There's also the operational overhead. With dual-stack, every security group, NACL, WAF rule, and S3 policy needs to account for both protocols. That's twice the surface area to audit. Going IPv6-only where possible cuts that complexity down and future-proofs the setup.

1. Why IPv6?

IPv4 addresses are running out. Getting new ones is expensive, and NAT adds complexity that nobody enjoys debugging. IPv6 gives you a massive address space, kills the need for NAT in most cases, and more services are starting to require it.

2. Prerequisites

  • AWS account with EC2 and networking permissions.
  • An existing VPC (or willingness to create one).
  • An Ubuntu EC2 instance.

3. Enable IPv6 in AWS Console

3.1 VPC Configuration

  • Open VPC Dashboard > select the VPC.
  • Actions > Edit CIDRs > Add an IPv6 CIDR block (Amazon-provided or BYOIP).

3.2 Subnet Configuration

  • Select the subnet > Edit IPv6 CIDRs.
  • Assign a /64 block from the VPC's IPv6 range.
  • Enable "Auto-assign IPv6 address" for the subnet.

3.3 Route Table

  • Add a route: ::/0 pointing to the Internet Gateway (IGW).

4. Instance-Level Configuration

4.1 Assign IPv6 Address

  • EC2 Console > Instance > Networking > Manage IP addresses > Assign new IPv6 address.

4.2 Verify Inside the Instance

SSH in and confirm the address is there:

ip -6 addr show

4.3 Check Kernel IPv6 Support

cat /proc/sys/net/ipv6/conf/all/disable_ipv6

You want 0 here. If it says 1, IPv6 is disabled at the kernel level -- which happens on some older AMIs or hardened images.
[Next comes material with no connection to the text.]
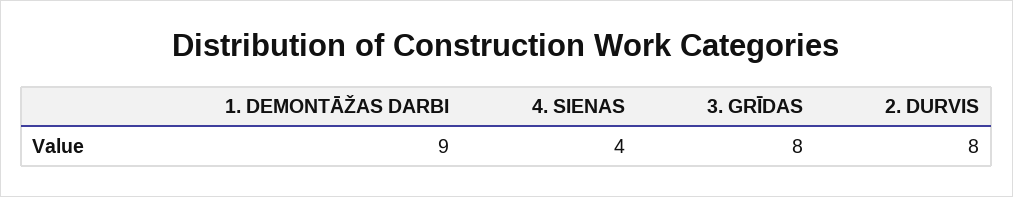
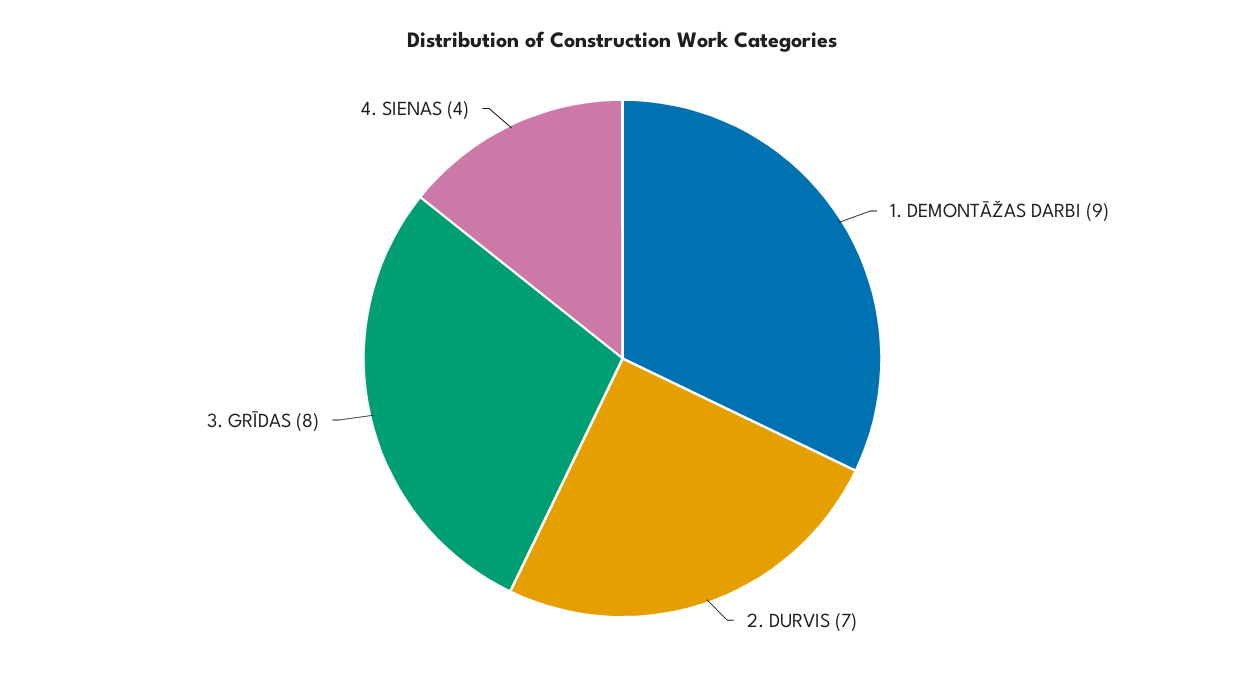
2. DURVIS: 8 -> 7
4.4 Enable Router Advertisements

sysctl -w net.ipv6.conf.all.accept_ra=1
sysctl -w net.ipv6.conf.default.accept_ra=1

5. Configure Security for IPv6

5.1 Security Groups

Don't forget to add IPv6 rules -- security groups don't automatically mirror your IPv4 rules for v6 traffic.

  • Inbound: ICMPv6 (ping), TCP 80/443
  • Outbound: Allow ::/0

5.2 Network ACLs

  • Inbound and outbound rules: allow all IPv6 (::/0)

6. Troubleshooting IPv6 Issues

6.1 No IPv6 Address

Go back and check: does the subnet have an IPv6 CIDR assigned? Is auto-assignment turned on? These are the two things people miss most often.

6.2 Cannot Reach IPv6 Internet

ping6 2606:4700:4700::1111

If this times out, check three things: the route table needs ::/0 pointing at the IGW, security groups need to allow outbound v6 traffic, and NACLs need matching rules.

6.3 Kernel and RA Checks

cat /proc/sys/net/ipv6/conf/all/disable_ipv6
cat /proc/sys/net/ipv6/conf/eth0/accept_ra

You're looking for 0 and 1 respectively. Anything else and the instance isn't properly accepting IPv6 configuration from the VPC.

7. Testing IPv6 Functionality

7.1 Ping Test

ping6 -c 4 2606:4700:4700::1111

7.2 External IP Check

curl -6 https://ifconfig.co

This should return your instance's public IPv6 address. If it hangs or returns an IPv4 address, something's still misconfigured.

7.3 Online Tools

  • test-ipv6.com
  • tools.keycdn.com/ipv6-ping

8. Final Recommendations

Once IPv6 is working, keep an eye on it. Update your security policies to cover v6 traffic, and only run dual-stack if you actually need IPv4 for legacy services. For production environments, having someone who knows the networking side well makes a real difference -- IPv6 misconfigurations tend to cause subtle, hard-to-debug issues.